Gianna: This is indeed a problem with many layers. One could write books about it. I guess, there have been written books about it...

My "philosophy" is that no one should be labelled "disabled" just because they don't fit the mould of what a culture's norms and values norm and value as "able", while they otherwise function perfectly naturally. The ability to recognize and react to unnatural cultural norms and values included.

In my opinion, the disablism lies not least in the fact, that our culture leaves almost no room for natural diversity, and forces a lot of people to identify as disabled, who, if our culture wasn't as alienated from nature as it is, would be perfectly able.

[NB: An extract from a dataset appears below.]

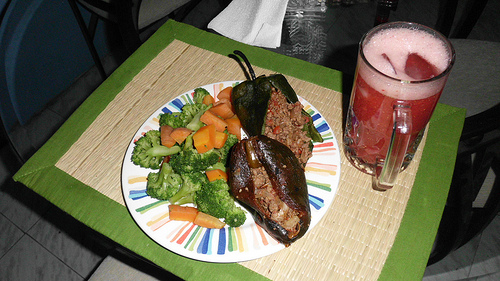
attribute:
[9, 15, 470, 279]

If I lost my job, and couldn't immediately find another one that matches my abilities, I'd risk to be asked to apply for something like check-out assistant at the supermarket. Where chances are, that I could cope for a couple of months before running into trouble. I would have to go and get labelled disabled, in order to have my personal abilities respected, and not end up home- and incomeless. While no one would ask a sacked check-out assistant to apply for a job as a groom, or go and get themselves a label.

Monica Cassani said...

well...yeah...diversity can be recognized and whatever ability people still have celebrated, but shit I sure as hell am NOT ABLE BODIED. what do we call that???

frankly I don't care. I need help. right now the politics of it all is too much (I mean in this moment--not all the time)

all I know is I'm invisible and most people just forget I exist...because I can't go out and see them...I must not exist...they don't see me...

I only exist in this virtual world now it seems sometimes and that is horribly painful.

Marian said...

Don't know. Maybe I'd settle for "hurt", "harmed", "traumatized". But I guess, these too, society in no time would turn into the hurt/harmed/traumatized person's own fault, and (ab)use them to discriminate, if they were to replace "disabled".

Why do people discriminate against others? Because they're scared of whatever "flaw" they attribute to the discriminated against person might one day come upon themselves - or of having to face, that it already has come upon themselves. Repression and denial, turning a blind eye.